Tell us about ILLI-Bikes.
“Paul de Geyter, my manager was looking for a team for me, a few teams came back to us but ILLI-Bikes seemed the most appealing. I get my bike and all my clothing supplied and there’s a good bonus system in place if you’re performing well.
“I’ve not met Etienne Ilegems face to face yet but we’ve talked a lot on the phone and he seems very straight talking and well-organised; the team has a good programme so I’ll have plenty of racing.
“What’s nice is that I’ll also be riding the odd race for the Isle of Man national squad – I’m looking forward to that.
“And I’ll be riding stage races, it’s a long time since I finished one but they’re what you need to really build your fitness and form.”
And as a man who’s suffered in cycling, is it a compassionate sport?
“When you’re on top, everyone wants to be your friend, but when things go wrong you soon find out who your real friends are. Shane Sutton and Max Sciandri are two men who I can’t thank enough; but as for the teams, it’s a business and if you can’t perform then there’s no job.
“I want to show what I’m capable of at my new team and I’m confident I can get back to where I was. I’m not saying I’m going to be a super star but if you look at what my contemporaries are doing in the sport…”
There must have been a lot of frustration for you, though?
“You just have to accept how things are and get on with it from where I’m at.

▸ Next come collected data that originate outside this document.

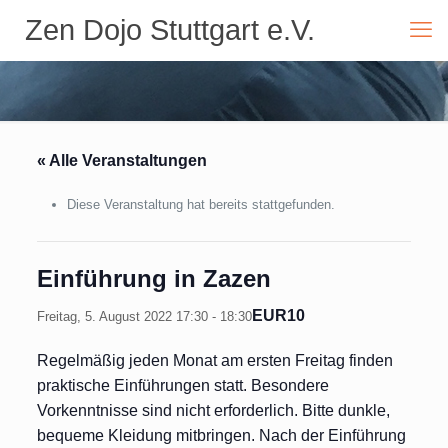
Zen Dojo Stuttgart e.V.
« Alle Veranstaltungen
Diese Veranstaltung hat bereits stattgefunden.
Einführung in Zazen
EUR10
Freitag, 5. August 2022 17:30
-
18:30
Regelmäßig jeden Monat am ersten Freitag finden
praktische Einführungen statt. Besondere
Vorkenntnisse sind nicht erforderlich. Bitte dunkle,
bequeme Kleidung mitbringen. Nach der Einführung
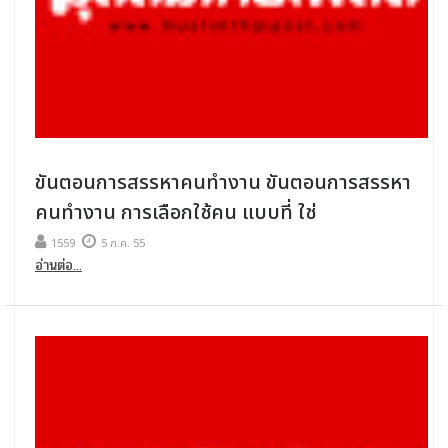
ขันตอนการสรรหาคนทำงาน ขันตอนการสรรหา
คนทำงาน การเลือกใช้คน แบบที่ ใช่
1559
5 ก.ค. 55
อ่านต่อ...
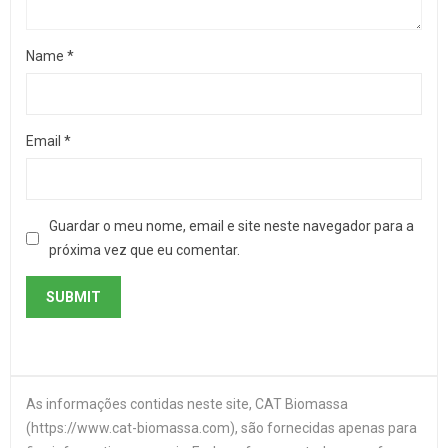
Name
*
Email
*
Guardar o meu nome, email e site neste navegador para a
próxima vez que eu comentar.
As informações contidas neste site, CAT Biomassa
(https://www.cat-biomassa.com), são fornecidas apenas para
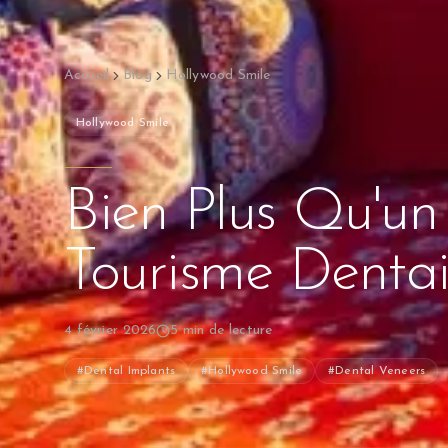
Accueil
Blog
Hollywood Smile
Hollywood Smile
Bien Plus Qu'un
Tourisme Dentai
4 février 2026
5
min de lecture
#
Dental Implants
#
Hollywood Smile
#
Dental Veneers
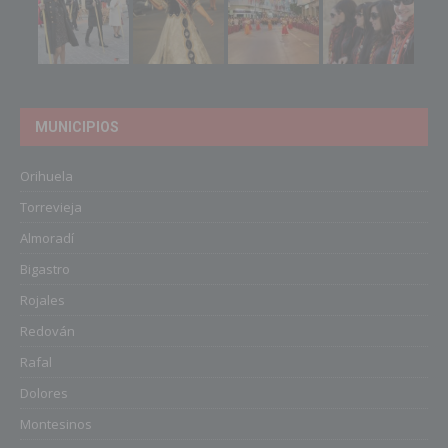
MUNICIPIOS
Orihuela
Torrevieja
Almoradí
Bigastro
Rojales
Redován
Rafal
Dolores
Montesinos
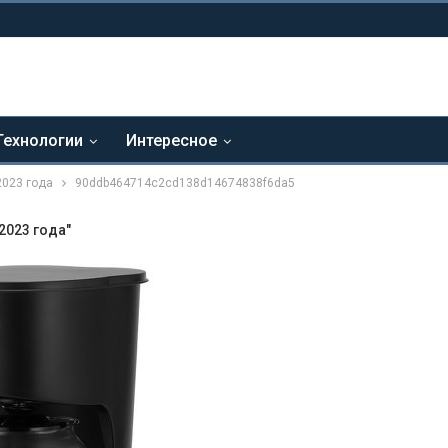
Технологии
Интересное
2023 года
90ddb464714c2cd138d14674838f6da5
2023 года"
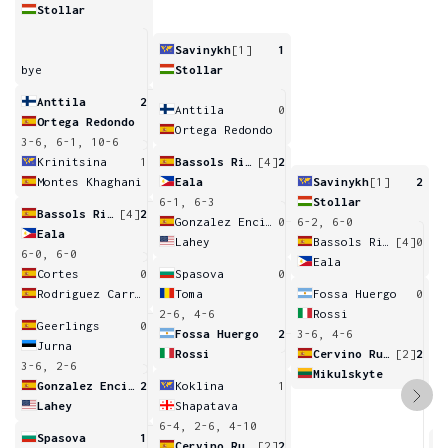
Stollar
Savinykh
[1]
1
bye
Stollar
Anttila
2
Anttila
0
Ortega Redondo
Ortega Redondo
3-6, 6-1, 10-6
Krinitsina
1
Bassols Ribera
[4]
2
Montes Khaghani
Eala
Savinykh
[1]
2
6-1, 6-3
Stollar
Bassols Ribera
[4]
2
Gonzalez Encinas
0
6-2, 6-0
Eala
Lahey
Bassols Ribera
[4]
0
6-0, 6-0
Eala
Cortes
0
Spasova
0
Rodriguez Carretero
Toma
Fossa Huergo
0
2-6, 4-6
Rossi
Geerlings
0
Fossa Huergo
2
3-6, 4-6
Jurna
Rossi
Cervino Ruiz
[2]
2
3-6, 2-6
Mikulskyte
Gonzalez Encinas
2
Koklina
1
Lahey
Shapatava
6-4, 2-6, 4-10
Spasova
1
Cervino Ruiz
[2]
2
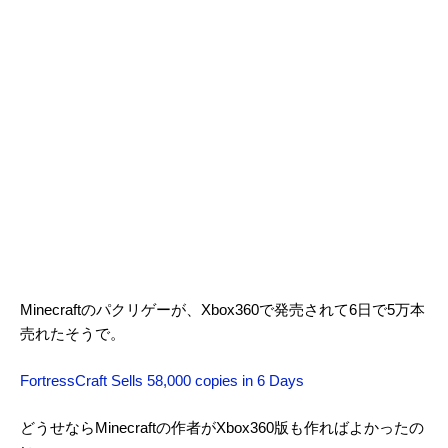
Minecraftのパクリゲーが、Xbox360で発売されて6日で5万本
売れたそうで。
FortressCraft Sells 58,000 copies in 6 Days
どうせならMinecraftの作者がXbox360版も作ればよかったの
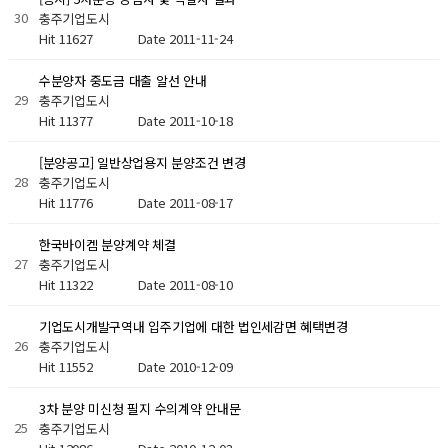
30
충주기업도시
Hit 11627
Date 2011-11-24
수분양자 중도금 대출 알선 안내
29
충주기업도시
Hit 11377
Date 2011-10-18
[분양공고] 일반상업용지 분양조건 변경
28
충주기업도시
Hit 11776
Date 2011-08-17
한국바이켐 분양계약 체결
27
충주기업도시
Hit 11322
Date 2011-08-10
기업도시개발구역내 입주기업에 대한 법인세감면 혜택변경
26
충주기업도시
Hit 11552
Date 2010-12-09
3차 분양 미신청 필지 수의계약 안내문
25
충주기업도시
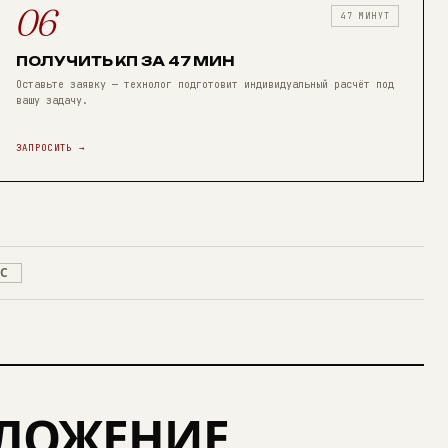
06
47 МИНУТ
ПОЛУЧИТЬ КП ЗА 47 МИН
Оставьте заявку — технолог подготовит индивидуальный расчёт под
вашу задачу.
ЗАПРОСИТЬ →
ЭС
ДЛОЖЕНИЕ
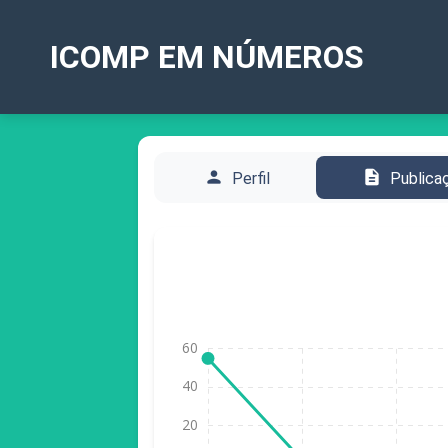
ICOMP EM NÚMEROS
person
description
Perfil
Publica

“I traveled back over on Monday (February 25th) and so from Tuesday it all begins again.”
What are you looking for from this season?
“I want to give something back to ILLI-Bikes for showing faith in me – show that I can do it, not just talk about it.
“I had a little bit of a knee injury recently but that’s cleared up and I’ve had the best winter I’ve had since the accident – I’m just looking forward to getting my head down for the new season.”